For modern code, the _string_ module does have some useful constants and functions.

In [None]:
import string

In [None]:
print string.ascii_letters
print string.ascii_lowercase
print string.ascii_uppercase

In [None]:
print string.digits
print string.hexdigits
print string.octdigits

In [None]:
print string.letters
print string.lowercase
print string.uppercase

In [None]:
print string.printable
print string.punctuation
print string.whitespace

The _string_ module also provides the _Formatter_ class, which can be useful for sophisticated text formatting.

## Regular Expressions

### What is a regular expression?

Regular expressions ('regexps') are essentially a mini-language for describing string operations. Everything shown above with string methods and operators can be done with regular expressions. Most of the time, the regular expression verrsion is more concise. But not always more readable....

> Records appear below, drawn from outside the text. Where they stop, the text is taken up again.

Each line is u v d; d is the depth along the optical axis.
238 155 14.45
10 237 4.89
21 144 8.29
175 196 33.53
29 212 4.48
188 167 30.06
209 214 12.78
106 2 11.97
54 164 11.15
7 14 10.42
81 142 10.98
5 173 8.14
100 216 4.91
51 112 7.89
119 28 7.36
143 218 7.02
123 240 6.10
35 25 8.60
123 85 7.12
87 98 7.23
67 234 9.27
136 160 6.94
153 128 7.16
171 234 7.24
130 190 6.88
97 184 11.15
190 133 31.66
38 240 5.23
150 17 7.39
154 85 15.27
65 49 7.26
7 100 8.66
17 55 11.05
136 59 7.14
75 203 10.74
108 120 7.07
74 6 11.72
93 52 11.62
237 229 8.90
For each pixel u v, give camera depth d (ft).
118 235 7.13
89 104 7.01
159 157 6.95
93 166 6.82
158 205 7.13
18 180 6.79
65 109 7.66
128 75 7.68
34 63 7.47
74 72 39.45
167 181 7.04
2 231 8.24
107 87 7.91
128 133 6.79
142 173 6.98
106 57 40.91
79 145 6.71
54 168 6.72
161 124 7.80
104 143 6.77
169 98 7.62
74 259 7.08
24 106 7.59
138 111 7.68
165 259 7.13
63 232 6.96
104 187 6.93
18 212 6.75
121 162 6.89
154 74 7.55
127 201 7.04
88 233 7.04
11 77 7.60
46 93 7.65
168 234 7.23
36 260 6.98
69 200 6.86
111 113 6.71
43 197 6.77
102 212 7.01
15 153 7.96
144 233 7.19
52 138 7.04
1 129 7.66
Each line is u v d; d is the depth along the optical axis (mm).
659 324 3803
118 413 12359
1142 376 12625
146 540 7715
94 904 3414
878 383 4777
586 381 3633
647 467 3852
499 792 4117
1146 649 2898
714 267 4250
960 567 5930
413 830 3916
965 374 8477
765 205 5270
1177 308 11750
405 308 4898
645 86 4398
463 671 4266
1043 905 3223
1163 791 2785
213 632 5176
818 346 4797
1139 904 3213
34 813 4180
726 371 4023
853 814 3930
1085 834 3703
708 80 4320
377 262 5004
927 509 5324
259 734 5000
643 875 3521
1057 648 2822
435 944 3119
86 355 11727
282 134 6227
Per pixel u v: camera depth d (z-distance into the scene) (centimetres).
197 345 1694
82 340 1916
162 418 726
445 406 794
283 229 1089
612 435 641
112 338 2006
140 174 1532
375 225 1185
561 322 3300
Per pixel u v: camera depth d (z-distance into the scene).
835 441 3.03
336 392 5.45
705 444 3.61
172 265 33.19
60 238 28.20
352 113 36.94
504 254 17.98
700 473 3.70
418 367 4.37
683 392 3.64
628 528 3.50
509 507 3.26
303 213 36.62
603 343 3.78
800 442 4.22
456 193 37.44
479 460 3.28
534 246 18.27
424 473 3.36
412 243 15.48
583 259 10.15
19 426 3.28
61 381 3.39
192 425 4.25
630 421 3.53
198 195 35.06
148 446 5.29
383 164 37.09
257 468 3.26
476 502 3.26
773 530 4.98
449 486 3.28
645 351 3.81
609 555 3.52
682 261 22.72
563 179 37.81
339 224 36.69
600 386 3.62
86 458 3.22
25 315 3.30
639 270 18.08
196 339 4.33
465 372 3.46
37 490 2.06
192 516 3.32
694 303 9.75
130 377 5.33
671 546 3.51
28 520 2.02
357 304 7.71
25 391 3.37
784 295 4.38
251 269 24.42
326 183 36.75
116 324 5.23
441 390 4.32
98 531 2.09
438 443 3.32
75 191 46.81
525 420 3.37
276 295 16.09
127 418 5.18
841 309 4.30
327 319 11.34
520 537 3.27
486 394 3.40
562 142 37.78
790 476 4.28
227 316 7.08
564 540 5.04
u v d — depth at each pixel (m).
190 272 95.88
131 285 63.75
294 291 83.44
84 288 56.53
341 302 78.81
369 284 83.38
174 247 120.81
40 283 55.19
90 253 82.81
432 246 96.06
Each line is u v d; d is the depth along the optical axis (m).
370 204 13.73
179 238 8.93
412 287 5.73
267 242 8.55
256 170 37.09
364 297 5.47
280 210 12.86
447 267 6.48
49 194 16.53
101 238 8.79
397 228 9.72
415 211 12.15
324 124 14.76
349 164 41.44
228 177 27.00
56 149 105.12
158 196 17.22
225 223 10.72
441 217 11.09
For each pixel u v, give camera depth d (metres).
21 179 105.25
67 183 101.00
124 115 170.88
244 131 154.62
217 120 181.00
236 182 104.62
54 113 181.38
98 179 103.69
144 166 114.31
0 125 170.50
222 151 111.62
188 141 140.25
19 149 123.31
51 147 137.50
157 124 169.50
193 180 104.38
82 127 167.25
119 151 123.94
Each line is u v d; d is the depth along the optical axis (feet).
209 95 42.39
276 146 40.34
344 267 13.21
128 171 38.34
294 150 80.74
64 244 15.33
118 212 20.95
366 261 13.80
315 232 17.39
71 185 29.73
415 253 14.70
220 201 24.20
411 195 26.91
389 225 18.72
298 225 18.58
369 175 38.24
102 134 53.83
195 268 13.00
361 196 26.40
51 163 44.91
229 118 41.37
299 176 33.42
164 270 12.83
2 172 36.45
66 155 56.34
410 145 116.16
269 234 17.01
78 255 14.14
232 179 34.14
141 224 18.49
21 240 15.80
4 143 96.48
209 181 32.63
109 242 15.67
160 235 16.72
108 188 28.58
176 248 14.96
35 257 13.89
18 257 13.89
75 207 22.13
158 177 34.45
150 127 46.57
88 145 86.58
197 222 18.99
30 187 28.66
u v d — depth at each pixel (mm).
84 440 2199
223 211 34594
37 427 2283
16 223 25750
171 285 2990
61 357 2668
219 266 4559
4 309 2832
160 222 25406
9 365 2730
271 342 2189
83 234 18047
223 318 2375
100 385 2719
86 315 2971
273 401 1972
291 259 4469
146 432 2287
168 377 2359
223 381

To use regular expressions, you have to import the 're' module.

In [None]:
import re

### A very short, whirlwind tour of regular expressions

#### Scanning

In [None]:
kaiju_truth = 'Godzilla is the King of the Monsters. Ebirah is also a monster, but looks like a giant lobster.'
re.findall('Godz', kaiju_truth)

In [None]:
print re.findall('(^.+) is the King', kaiju_truth)

For simple searches like this, using in() is typically easier.
Regexps are by default case-sensitive.

In [None]:
print re.findall('\. (.+) is also', kaiju_truth)

In [None]:
print re.findall('(.+) is also a (.+)', kaiju_truth)[0]
print re.findall('\. (.+) is also a (.+),', kaiju_truth)[0]

#### Changing

In [None]:
some_kaiju = 'Godzilla, Space Godzilla, Mechagodzilla'
print re.sub('Godzilla', 'Gamera', some_kaiju)
print re.sub('(?i)Godzilla', 'Gamera', some_kaiju)

#### And so much more...

You could spend a whole day (or more) just learning about regular expressions. But they are incredibly useful and powerful, especially in the all-to-frequent drudgery of munging files from one format to another.

Regular expressions can be internally compiled for speed.